1. Zum erforderlichen Vortrag der Rüge der Verletzung des § 72 Abs. 1 OWiG durch den Betroffenen gehört, dass die Rechtsbeschwerde mitteilt, dass der Betroffene dem Beschlussverfahren rechtzeitig widersprochen hat. Dabei reicht es aus, dass mitgeteilt wird, dass der Widerspruch nicht gegenüber dem Amtsgericht, sondern schon gegenüber der Verwaltungsbehörde ausgesprochen und nicht ausdrücklich zurückgenommen wurde.
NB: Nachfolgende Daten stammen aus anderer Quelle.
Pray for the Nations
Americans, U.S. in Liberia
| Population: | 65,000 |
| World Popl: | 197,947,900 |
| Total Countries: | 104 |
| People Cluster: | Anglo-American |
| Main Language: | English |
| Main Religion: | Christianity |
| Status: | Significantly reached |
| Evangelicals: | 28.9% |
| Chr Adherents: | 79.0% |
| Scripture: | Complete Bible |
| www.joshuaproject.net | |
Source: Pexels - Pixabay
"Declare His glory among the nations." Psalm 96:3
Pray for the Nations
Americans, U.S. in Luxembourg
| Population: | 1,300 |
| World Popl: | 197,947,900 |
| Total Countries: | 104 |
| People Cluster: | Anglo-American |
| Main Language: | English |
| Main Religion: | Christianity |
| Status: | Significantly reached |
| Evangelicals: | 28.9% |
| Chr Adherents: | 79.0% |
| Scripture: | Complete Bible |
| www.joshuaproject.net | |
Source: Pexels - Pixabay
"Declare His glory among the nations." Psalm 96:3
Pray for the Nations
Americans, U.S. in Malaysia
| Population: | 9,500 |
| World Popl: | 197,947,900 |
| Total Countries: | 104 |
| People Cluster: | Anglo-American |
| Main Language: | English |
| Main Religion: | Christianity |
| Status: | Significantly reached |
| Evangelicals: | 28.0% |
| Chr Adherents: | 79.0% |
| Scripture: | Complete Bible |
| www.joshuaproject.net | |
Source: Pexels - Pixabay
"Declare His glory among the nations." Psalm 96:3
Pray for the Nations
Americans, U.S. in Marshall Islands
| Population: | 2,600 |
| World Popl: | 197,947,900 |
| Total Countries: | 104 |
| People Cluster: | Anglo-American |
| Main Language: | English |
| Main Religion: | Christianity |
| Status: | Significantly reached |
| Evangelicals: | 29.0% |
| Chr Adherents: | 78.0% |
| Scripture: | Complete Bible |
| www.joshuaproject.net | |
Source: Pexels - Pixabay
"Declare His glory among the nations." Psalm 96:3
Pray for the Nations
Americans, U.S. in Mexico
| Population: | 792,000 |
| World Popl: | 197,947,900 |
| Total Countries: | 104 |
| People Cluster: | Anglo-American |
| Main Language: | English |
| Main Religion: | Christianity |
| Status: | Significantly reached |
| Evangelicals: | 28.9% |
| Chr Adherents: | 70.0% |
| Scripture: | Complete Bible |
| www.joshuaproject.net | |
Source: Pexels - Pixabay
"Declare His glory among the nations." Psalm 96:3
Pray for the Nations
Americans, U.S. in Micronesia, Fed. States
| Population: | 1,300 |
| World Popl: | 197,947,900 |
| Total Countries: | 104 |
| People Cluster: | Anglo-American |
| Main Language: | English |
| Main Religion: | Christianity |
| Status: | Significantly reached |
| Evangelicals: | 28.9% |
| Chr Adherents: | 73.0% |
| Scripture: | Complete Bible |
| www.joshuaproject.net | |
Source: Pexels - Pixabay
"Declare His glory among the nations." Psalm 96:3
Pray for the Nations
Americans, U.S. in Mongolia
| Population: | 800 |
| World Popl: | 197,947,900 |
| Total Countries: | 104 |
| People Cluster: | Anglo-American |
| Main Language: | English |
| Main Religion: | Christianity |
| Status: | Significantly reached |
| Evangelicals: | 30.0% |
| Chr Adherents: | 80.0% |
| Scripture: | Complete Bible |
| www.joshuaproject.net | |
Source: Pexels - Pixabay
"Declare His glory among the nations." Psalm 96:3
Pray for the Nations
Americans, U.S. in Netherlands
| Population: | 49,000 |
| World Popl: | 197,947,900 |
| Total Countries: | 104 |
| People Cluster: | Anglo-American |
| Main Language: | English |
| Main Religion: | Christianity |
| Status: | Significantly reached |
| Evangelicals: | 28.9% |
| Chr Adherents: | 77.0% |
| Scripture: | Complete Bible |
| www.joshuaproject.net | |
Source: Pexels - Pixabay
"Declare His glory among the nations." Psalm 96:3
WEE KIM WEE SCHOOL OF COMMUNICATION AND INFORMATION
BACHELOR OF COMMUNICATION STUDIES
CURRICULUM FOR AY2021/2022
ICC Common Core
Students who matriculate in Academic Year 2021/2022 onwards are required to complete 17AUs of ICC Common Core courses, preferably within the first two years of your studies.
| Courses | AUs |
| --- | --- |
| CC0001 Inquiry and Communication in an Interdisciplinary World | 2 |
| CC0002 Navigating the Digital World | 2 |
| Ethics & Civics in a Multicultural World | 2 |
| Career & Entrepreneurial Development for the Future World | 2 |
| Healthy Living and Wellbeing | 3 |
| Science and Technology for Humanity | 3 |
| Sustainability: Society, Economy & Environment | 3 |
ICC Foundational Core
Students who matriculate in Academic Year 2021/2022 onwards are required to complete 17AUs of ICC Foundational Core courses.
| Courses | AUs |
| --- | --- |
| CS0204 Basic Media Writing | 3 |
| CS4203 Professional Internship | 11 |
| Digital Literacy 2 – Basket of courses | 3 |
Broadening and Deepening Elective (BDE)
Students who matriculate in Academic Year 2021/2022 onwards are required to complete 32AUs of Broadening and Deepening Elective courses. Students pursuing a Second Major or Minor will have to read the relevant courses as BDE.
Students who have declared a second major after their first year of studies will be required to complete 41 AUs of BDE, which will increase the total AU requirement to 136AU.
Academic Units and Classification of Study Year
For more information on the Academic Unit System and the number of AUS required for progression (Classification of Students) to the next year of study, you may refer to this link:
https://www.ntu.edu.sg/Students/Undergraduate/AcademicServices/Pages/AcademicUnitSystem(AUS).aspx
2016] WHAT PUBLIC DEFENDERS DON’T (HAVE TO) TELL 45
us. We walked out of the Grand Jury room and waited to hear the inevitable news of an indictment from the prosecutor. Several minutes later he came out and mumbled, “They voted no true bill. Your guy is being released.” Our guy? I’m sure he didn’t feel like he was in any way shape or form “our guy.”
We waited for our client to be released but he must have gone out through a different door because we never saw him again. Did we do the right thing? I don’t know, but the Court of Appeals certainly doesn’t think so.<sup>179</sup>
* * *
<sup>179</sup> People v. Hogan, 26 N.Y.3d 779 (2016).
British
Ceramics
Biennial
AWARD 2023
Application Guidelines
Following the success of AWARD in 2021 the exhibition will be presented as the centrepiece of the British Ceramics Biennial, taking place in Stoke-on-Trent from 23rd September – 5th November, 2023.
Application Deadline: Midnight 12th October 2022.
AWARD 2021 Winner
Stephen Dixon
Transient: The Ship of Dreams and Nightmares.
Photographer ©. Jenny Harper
Wurde der Widerspruch durch den Verteidiger erklärt, muss dessen Bevollmächtigung zum Zeitpunkt des Widerspruchs vorgetragen werden.

2. Das Schweigen des Betroffenen auf den entsprechenden Hinweis des Amtsgerichts auf eine beabsichtigte Entscheidung nach § 72 OWiG lässt den einmal erhobenen Widerspruch nicht gegenstandslos werden.

 
Tenor:

Die angefochtenen Beschlüsse werden mit den zu Grunde liegenden Feststellungen aufgehoben.

Die Sache wird zur erneuten Verhandlung und Entscheidung – auch über die Kosten des Rechtsmittels – an das Amtsgericht Hagen zurückverwiesen.